Bruins, fans show Boston strong
"The one thing that I sense from our team is that we have the ability to maybe help people heal and find some reason to smile again, by giving them that, by representing our city properly," said Julien. "To me, this is a time where you are proud to be associated with a professional team, even the NHL and all professional sports. When you look at the support this city has had from rivals, that are giving us support at this time, it's amazing. We have an opportunity here to make our city proud. I think we're all in for it and hopefully we can do that for this city right now."
According to espn.com, the Bruins held an emotional pregame ceremony to honor the victims of Monday's marathon bombings. Once the Bruins took to the ice, the 17,565 fans in attendance gave the city's hockey team a standing ovation.
TD Garden became silent as a "Boston Strong"-themed video played on the video board, accompanied by the song "Home" by Phillip Phillips, honoring the first responders with a montage of pictures.
The video concluded with a written message: "We are Boston. We are Strong. Boston strong."
Then, surrounded by the Boston Fire Color Guard, local icon Rene Rancourt began to sing the national anthem. Only a few words in, he motioned to the fans to start singing. The noise was incredible.

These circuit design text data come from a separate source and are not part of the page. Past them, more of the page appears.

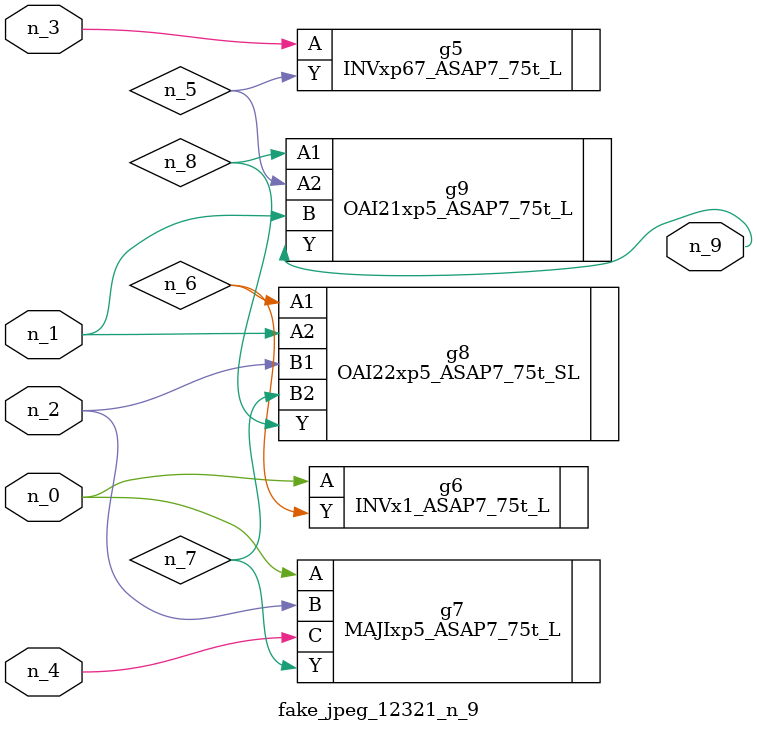
<source format=v>
module fake_jpeg_12321_n_9 (n_3, n_2, n_1, n_0, n_4, n_9);

input n_3;
input n_2;
input n_1;
input n_0;
input n_4;

output n_9;

wire n_8;
wire n_6;
wire n_5;
wire n_7;

INVxp67_ASAP7_75t_L g5 ( 
.A(n_3),
.Y(n_5)
);

INVx1_ASAP7_75t_L g6 ( 
.A(n_0),
.Y(n_6)
);

MAJIxp5_ASAP7_75t_L g7 ( 
.A(n_0),
.B(n_2),
.C(n_4),
.Y(n_7)
);

OAI22xp5_ASAP7_75t_SL g8 ( 
.A1(n_6),
.A2(n_1),
.B1(n_2),
.B2(n_7),
.Y(n_8)
);

OAI21xp5_ASAP7_75t_L g9 ( 
.A1(n_8),
.A2(n_5),
.B(n_1),
.Y(n_9)
);


endmodule
</source>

Bruins forward Brad Marchand also raffled off his own TD Garden suite for the team's first home playoff game, with all proceeds to benefit the Richard family of Dorchester, whose 8-year-old son, Martin, died in Monday's bombings.
"Our whole team saw the photos of Martin at our game from last Thursday and learned that he and his family are big fans of ours," Marchand said. "This is just one small gesture, which I hope can help the Richard family during this incredibly sad time for them. What they are going through is unimaginable and we will try to assist them in any way we can."

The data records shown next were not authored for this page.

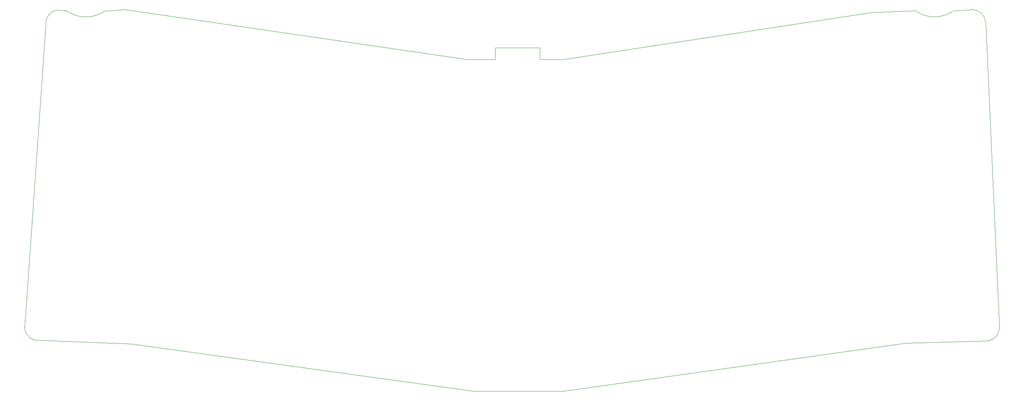
<source format=gbr>
%TF.GenerationSoftware,KiCad,Pcbnew,(6.99.0-222-g367431f825)*%
%TF.CreationDate,2022-01-18T12:28:30+01:00*%
%TF.ProjectId,Adalyn,4164616c-796e-42e6-9b69-6361645f7063,rev?*%
%TF.SameCoordinates,Original*%
%TF.FileFunction,Profile,NP*%
%FSLAX46Y46*%
G04 Gerber Fmt 4.6, Leading zero omitted, Abs format (unit mm)*
G04 Created by KiCad (PCBNEW (6.99.0-222-g367431f825)) date 2022-01-18 12:28:30*
%MOMM*%
%LPD*%
G01*
G04 APERTURE LIST*
%TA.AperFunction,Profile*%
%ADD10C,0.050000*%
%TD*%
G04 APERTURE END LIST*
D10*
X150514099Y-55095797D02*
X155655491Y-55106663D01*
X140514099Y-55095797D02*
X134319491Y-55106664D01*
X234852961Y-44491777D02*
G75*
G03*
X234118032Y-44147888I-754926J-656104D01*
G01*
X224362491Y-44565663D02*
X234118032Y-44147888D01*
X243181645Y-44140154D02*
X247095489Y-43930665D01*
X53581817Y-44219985D02*
G75*
G03*
X52899578Y-44507762I20000J-1000001D01*
G01*
X45155690Y-44429417D02*
G75*
G03*
X52899578Y-44507762I3935554J6248243D01*
G01*
X45155690Y-44429417D02*
G75*
G03*
X44454412Y-44122352I-721276J-692933D01*
G01*
X57738491Y-43930664D02*
X53581817Y-44219985D01*
X44454412Y-44122352D02*
X42849578Y-44017762D01*
X59194099Y-118665796D02*
X135716491Y-129274664D01*
X232164099Y-118455796D02*
X155655490Y-129274663D01*
X155655491Y-55106663D02*
X224362491Y-44565663D01*
X250016491Y-46851663D02*
G75*
G03*
X247095490Y-43930664I-2921000J-1D01*
G01*
X135716491Y-129274664D02*
X155655490Y-129274663D01*
X134319491Y-55106664D02*
X57738491Y-43930664D01*
X234852961Y-44491777D02*
G75*
G03*
X242499578Y-44427762I3771536J6216245D01*
G01*
X243181645Y-44140154D02*
G75*
G03*
X242499578Y-44427762I20003J-1000008D01*
G01*
X40168249Y-46851663D02*
X35386492Y-114923664D01*
X35386492Y-114923664D02*
G75*
G03*
X37660138Y-117772026I2921001J2D01*
G01*
X250651491Y-117971664D02*
G75*
G03*
X253108337Y-115050663I-508000J2921001D01*
G01*
X42849578Y-44017762D02*
G75*
G03*
X40168249Y-46851663I156913J-2833901D01*
G01*
X140514099Y-55095797D02*
X140514099Y-52455796D01*
X140514099Y-52455796D02*
X150514099Y-52455796D01*
X37660138Y-117772026D02*
X59194099Y-118665796D01*
X250651491Y-117971664D02*
X232164099Y-118455796D01*
X150514099Y-52455796D02*
X150514099Y-55095797D01*
X253108336Y-115050664D02*
X250016491Y-46851663D01*
M02*

</source>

Security was tightened in and around North Station, a major train and subway stop next to TD Garden, as well as the Garden itself prior to the game. In the morning, vehicles entering the North Station garage were examined, using mirrors to look underneath them. In the afternoon, building personnel were removing the recycle and trash bins from Causeway Street and around TD Garden. Bomb-sniffing dogs were brought in to inspect the building.

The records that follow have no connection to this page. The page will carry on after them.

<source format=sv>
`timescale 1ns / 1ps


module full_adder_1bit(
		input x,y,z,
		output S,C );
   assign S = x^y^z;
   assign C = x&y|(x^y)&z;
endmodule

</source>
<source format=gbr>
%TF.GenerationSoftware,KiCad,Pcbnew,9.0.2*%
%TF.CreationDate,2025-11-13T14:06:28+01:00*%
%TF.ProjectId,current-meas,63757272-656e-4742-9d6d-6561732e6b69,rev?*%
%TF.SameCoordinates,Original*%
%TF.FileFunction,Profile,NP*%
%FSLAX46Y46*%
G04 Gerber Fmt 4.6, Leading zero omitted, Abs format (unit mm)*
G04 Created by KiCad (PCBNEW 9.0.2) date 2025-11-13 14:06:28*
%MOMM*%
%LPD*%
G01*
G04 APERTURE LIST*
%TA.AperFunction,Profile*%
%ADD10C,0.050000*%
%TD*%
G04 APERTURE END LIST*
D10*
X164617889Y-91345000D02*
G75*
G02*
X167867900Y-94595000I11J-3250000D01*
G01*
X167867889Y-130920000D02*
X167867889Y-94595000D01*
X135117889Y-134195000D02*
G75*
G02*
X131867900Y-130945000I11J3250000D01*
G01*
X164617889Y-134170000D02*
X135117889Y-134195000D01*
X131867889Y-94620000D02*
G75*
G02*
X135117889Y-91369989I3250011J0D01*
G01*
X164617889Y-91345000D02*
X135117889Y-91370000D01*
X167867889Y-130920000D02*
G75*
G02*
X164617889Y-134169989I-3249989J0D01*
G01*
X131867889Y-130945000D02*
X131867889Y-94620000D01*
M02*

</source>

Julien said his perspective has really changed in recent years. Earlier this year, he and members of the team went to visit those affected by the Newtown, Conn., shooting spree at the Sandy Hook Elementary School.
"I just don't want to look at the marathon as the sole reason; there's other things that have happened in this country, in this day and age, that really makes you reflect on a lot of things," said Julien. "But this is the closest, obviously ... you feel that this is your home, this is what you represent as a professional organization. The first thing you do is you want to help out; you want to do the best you can. We did that for Newtown.
"I'll tell you what, there wasn't a better feeling than going there and then trying to spread some joy and put smiles on some people's faces. Our goal is to do the same thing here with this city and everyone that was involved in this tragedy. We've got a good group of guys here that we're fortunate to have on our team that care a lot about what's happened. There's no doubt that it's affected us individually, personally. We certainly would like to be a group that can do something that can really help this city get through it."